Perhaps, the dream is saying (visualizing) that we have nothing to hide. We stand in front of other people as an open communicator who is to be trusted. We have set aside our persona and are allowing other people to see (at least in the dream) who we really are. Perhaps, at some level, we might even begin to appreciate this stance of clarity and honesty—if we can get past the anxiety.

It is much like how we chose to face a societal Armageddon. This dream-based vision can reveal something important about the state of the community and world in which we live. Once again, if we can overcome the anxiety, there might be something important to learn. The nightmare of destruction, chaos – and nudity—can become instead a source of learning. We might at this point even listen to Csikszentmihalyi and consider this to be an opportunity for dream-based “flow.”

Collective Dreams

There is also one other challenging view regarding these massive dream-based visions of the future. There are many examples of collective dreams regarding the future. This might relate to the conception of a social unconsciousness that exists in many societies that have a history of collective trauma (such as Israel, Japan, Singapore and Korea). (Hopper and Weinberg, 2019). There are many instances of similar dreams being reported by Jewish survivors of the World War II holocaust. I have personally witnessed the reporting of these similar dreams among residents of Israel. Understandably, these dreams often portray large-scale chaos and destruction. Remarkably, these same dreams are often reported by the next two generations of Israeli citizens. The trauma is carried over in the social unconscious and shows up in dreams.

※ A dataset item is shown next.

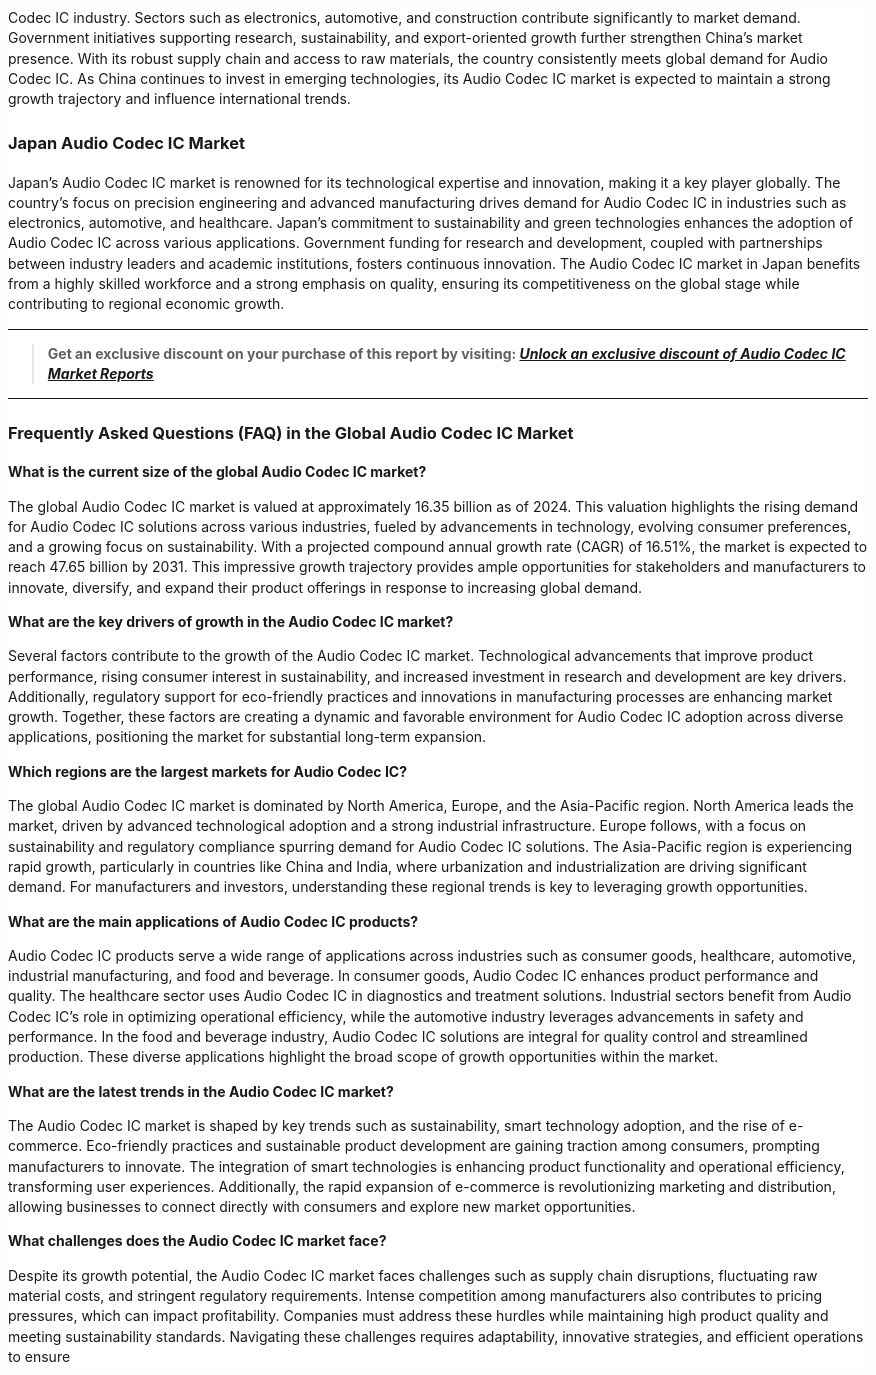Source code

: Codec IC industry. Sectors such as electronics, automotive, and construction contribute significantly to market demand. Government initiatives supporting research, sustainability, and export-oriented growth further strengthen China&rsquo;s market presence. With its robust supply chain and access to raw materials, the country consistently meets global demand for Audio Codec IC. As China continues to invest in emerging technologies, its Audio Codec IC market is expected to maintain a strong growth trajectory and influence international trends.</p><h3>Japan Audio Codec IC Market</h3><p>Japan&rsquo;s Audio Codec IC market is renowned for its technological expertise and innovation, making it a key player globally. The country&rsquo;s focus on precision engineering and advanced manufacturing drives demand for Audio Codec IC in industries such as electronics, automotive, and healthcare. Japan&rsquo;s commitment to sustainability and green technologies enhances the adoption of Audio Codec IC across various applications. Government funding for research and development, coupled with partnerships between industry leaders and academic institutions, fosters continuous innovation. The Audio Codec IC market in Japan benefits from a highly skilled workforce and a strong emphasis on quality, ensuring its competitiveness on the global stage while contributing to regional economic growth.</p><hr /><blockquote><p><strong>Get an exclusive discount on your purchase of this report by visiting: <em><a href="://marketresearchpulse.com/ask-for-discount/77816?utm_source=Github&amp;utm_medium=023">Unlock an exclusive discount of Audio Codec IC Market Reports</a></em>&nbsp;</strong></p></blockquote><hr /><h3>Frequently Asked Questions (FAQ) in the Global Audio Codec IC Market</h3><p><strong>What is the current size of the global Audio Codec IC market?</strong></p><p>The global Audio Codec IC market is valued at approximately 16.35 billion as of 2024. This valuation highlights the rising demand for Audio Codec IC solutions across various industries, fueled by advancements in technology, evolving consumer preferences, and a growing focus on sustainability. With a projected compound annual growth rate (CAGR) of 16.51%, the market is expected to reach 47.65 billion by 2031. This impressive growth trajectory provides ample opportunities for stakeholders and manufacturers to innovate, diversify, and expand their product offerings in response to increasing global demand.</p><p><strong>What are the key drivers of growth in the Audio Codec IC market?</strong></p><p>Several factors contribute to the growth of the Audio Codec IC market. Technological advancements that improve product performance, rising consumer interest in sustainability, and increased investment in research and development are key drivers. Additionally, regulatory support for eco-friendly practices and innovations in manufacturing processes are enhancing market growth. Together, these factors are creating a dynamic and favorable environment for Audio Codec IC adoption across diverse applications, positioning the market for substantial long-term expansion.</p><p><strong>Which regions are the largest markets for Audio Codec IC?</strong></p><p>The global Audio Codec IC market is dominated by North America, Europe, and the Asia-Pacific region. North America leads the market, driven by advanced technological adoption and a strong industrial infrastructure. Europe follows, with a focus on sustainability and regulatory compliance spurring demand for Audio Codec IC solutions. The Asia-Pacific region is experiencing rapid growth, particularly in countries like China and India, where urbanization and industrialization are driving significant demand. For manufacturers and investors, understanding these regional trends is key to leveraging growth opportunities.</p><p><strong>What are the main applications of Audio Codec IC products?</strong></p><p>Audio Codec IC products serve a wide range of applications across industries such as consumer goods, healthcare, automotive, industrial manufacturing, and food and beverage. In consumer goods, Audio Codec IC enhances product performance and quality. The healthcare sector uses Audio Codec IC in diagnostics and treatment solutions. Industrial sectors benefit from Audio Codec IC&rsquo;s role in optimizing operational efficiency, while the automotive industry leverages advancements in safety and performance. In the food and beverage industry, Audio Codec IC solutions are integral for quality control and streamlined production. These diverse applications highlight the broad scope of growth opportunities within the market.</p><p><strong>What are the latest trends in the Audio Codec IC market?</strong></p><p>The Audio Codec IC market is shaped by key trends such as sustainability, smart technology adoption, and the rise of e-commerce. Eco-friendly practices and sustainable product development are gaining traction among consumers, prompting manufacturers to innovate. The integration of smart technologies is enhancing product functionality and operational efficiency, transforming user experiences. Additionally, the rapid expansion of e-commerce is revolutionizing marketing and distribution, allowing businesses to connect directly with consumers and explore new market opportunities.</p><p><strong>What challenges does the Audio Codec IC market face?</strong></p><p>Despite its growth potential, the Audio Codec IC market faces challenges such as supply chain disruptions, fluctuating raw material costs, and stringent regulatory requirements. Intense competition among manufacturers also contributes to pricing pressures, which can impact profitability. Companies must address these hurdles while maintaining high product quality and meeting sustainability standards. Navigating these challenges requires adaptability, innovative strategies, and efficient operations to ensure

As noted above, the trauma may be carried in the ideation of those citizens of Israel who survived the holocaust as well as those who know well the stories of holocaust survival and participate in profound commemorative ceremonies (and moments of collective silence). This ideation begins to recruit related emotions and thoughts (related to such matters as childhood fears of abandonment and accompanying senses of hopelessness and helplessness). These ideations can become peremptory – though they are often accompanied by denial and defense. As in Freud’s wish-fulfillment hypothesis, these peremptory ideations might find expression and portrayal only in dreams. There are collective dreams because there is collective ideation.